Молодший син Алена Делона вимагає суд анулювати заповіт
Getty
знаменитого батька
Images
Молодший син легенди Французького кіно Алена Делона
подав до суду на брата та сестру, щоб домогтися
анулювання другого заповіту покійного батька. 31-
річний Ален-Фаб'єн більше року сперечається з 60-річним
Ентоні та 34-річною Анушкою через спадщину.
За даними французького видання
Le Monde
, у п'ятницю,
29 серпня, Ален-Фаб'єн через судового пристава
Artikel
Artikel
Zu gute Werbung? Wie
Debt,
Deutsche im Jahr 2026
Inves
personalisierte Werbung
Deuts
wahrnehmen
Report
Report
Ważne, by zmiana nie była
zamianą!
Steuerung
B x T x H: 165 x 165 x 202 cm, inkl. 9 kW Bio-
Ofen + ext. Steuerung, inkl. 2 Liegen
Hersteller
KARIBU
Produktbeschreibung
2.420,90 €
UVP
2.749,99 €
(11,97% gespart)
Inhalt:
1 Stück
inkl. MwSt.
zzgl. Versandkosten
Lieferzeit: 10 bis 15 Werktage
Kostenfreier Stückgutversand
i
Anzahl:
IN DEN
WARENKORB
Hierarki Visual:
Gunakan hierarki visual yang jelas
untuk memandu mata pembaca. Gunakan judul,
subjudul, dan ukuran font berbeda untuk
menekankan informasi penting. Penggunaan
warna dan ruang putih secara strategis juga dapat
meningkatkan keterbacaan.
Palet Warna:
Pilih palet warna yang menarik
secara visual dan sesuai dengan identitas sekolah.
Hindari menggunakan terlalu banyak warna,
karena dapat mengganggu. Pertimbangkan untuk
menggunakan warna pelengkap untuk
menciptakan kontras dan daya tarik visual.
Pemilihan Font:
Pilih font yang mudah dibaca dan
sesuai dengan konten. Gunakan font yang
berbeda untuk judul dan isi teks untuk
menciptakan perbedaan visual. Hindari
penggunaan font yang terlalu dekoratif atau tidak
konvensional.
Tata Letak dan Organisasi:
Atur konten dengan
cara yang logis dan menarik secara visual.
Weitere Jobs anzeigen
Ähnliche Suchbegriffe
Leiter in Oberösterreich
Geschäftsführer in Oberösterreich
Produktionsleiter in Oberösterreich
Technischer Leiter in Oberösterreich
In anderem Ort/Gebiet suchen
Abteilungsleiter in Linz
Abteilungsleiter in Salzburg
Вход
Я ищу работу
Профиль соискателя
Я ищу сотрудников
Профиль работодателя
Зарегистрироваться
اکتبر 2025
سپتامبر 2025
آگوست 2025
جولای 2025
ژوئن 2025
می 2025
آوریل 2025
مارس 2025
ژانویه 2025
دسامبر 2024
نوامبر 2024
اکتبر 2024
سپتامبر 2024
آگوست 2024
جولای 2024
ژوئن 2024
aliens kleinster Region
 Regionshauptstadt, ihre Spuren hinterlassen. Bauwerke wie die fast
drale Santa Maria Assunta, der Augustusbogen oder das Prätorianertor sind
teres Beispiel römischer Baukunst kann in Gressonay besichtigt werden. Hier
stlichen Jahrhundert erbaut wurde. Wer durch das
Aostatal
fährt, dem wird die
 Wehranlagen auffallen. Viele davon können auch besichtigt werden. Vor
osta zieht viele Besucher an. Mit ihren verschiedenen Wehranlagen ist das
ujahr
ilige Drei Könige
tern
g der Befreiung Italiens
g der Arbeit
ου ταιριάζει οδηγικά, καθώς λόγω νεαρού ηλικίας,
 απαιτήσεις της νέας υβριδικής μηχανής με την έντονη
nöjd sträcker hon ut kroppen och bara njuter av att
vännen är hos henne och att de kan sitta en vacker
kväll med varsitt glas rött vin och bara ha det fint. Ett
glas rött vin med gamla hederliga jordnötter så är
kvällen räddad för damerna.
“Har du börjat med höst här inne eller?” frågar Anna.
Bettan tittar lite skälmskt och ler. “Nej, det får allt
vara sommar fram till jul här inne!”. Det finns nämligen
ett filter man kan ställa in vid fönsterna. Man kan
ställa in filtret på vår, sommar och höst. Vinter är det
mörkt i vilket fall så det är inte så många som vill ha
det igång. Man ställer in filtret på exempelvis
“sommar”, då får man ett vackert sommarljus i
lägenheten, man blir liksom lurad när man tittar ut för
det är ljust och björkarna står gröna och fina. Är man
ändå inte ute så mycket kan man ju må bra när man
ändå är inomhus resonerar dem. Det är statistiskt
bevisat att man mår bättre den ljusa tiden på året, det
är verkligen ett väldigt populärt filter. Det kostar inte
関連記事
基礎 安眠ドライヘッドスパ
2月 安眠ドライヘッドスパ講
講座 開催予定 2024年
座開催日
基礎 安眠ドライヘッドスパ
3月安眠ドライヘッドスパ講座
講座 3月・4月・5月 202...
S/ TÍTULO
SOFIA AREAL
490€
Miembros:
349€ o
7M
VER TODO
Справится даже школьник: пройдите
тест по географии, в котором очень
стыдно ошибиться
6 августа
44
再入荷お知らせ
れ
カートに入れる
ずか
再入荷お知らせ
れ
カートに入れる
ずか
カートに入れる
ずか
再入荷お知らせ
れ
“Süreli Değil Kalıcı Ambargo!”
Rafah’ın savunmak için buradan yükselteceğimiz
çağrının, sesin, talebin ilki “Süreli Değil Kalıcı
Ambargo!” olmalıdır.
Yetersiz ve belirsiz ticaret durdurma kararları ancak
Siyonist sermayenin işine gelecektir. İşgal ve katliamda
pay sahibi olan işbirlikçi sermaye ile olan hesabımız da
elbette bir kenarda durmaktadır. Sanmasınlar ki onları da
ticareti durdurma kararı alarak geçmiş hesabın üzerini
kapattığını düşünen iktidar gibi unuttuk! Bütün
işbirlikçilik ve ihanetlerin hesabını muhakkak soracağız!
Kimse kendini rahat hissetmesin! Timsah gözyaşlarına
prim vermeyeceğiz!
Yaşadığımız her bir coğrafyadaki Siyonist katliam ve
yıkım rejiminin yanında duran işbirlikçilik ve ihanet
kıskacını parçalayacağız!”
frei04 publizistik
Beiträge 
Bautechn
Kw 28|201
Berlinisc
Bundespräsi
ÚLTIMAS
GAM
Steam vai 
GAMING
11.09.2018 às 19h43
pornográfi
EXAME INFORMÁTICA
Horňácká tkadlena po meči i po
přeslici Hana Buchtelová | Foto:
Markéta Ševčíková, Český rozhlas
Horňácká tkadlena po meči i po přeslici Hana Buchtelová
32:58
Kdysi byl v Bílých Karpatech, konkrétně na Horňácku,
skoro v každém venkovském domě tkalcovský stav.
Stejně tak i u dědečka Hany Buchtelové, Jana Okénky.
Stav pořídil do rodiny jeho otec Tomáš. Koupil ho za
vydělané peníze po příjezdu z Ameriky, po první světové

§

▸ **Exercise directions**: Copy the lines of the listing, starting with the first one and going on through the line with "Pilih palet warna yang menarik". Change "Produktbeschreibung" to "Produktdetails" and leave everything else the same.

▸ **Task answer**:
Молодший син Алена Делона вимагає суд анулювати заповіт
Getty
знаменитого батька
Images
Молодший син легенди Французького кіно Алена Делона
подав до суду на брата та сестру, щоб домогтися
анулювання другого заповіту покійного батька. 31-
річний Ален-Фаб'єн більше року сперечається з 60-річним
Ентоні та 34-річною Анушкою через спадщину.
За даними французького видання
Le Monde
, у п'ятницю,
29 серпня, Ален-Фаб'єн через судового пристава
Artikel
Artikel
Zu gute Werbung? Wie
Debt,
Deutsche im Jahr 2026
Inves
personalisierte Werbung
Deuts
wahrnehmen
Report
Report
Ważne, by zmiana nie była
zamianą!
Steuerung
B x T x H: 165 x 165 x 202 cm, inkl. 9 kW Bio-
Ofen + ext. Steuerung, inkl. 2 Liegen
Hersteller
KARIBU
Produktdetails
2.420,90 €
UVP
2.749,99 €
(11,97% gespart)
Inhalt:
1 Stück
inkl. MwSt.
zzgl. Versandkosten
Lieferzeit: 10 bis 15 Werktage
Kostenfreier Stückgutversand
i
Anzahl:
IN DEN
WARENKORB
Hierarki Visual:
Gunakan hierarki visual yang jelas
untuk memandu mata pembaca. Gunakan judul,
subjudul, dan ukuran font berbeda untuk
menekankan informasi penting. Penggunaan
warna dan ruang putih secara strategis juga dapat
meningkatkan keterbacaan.
Palet Warna:
Pilih palet warna yang menarik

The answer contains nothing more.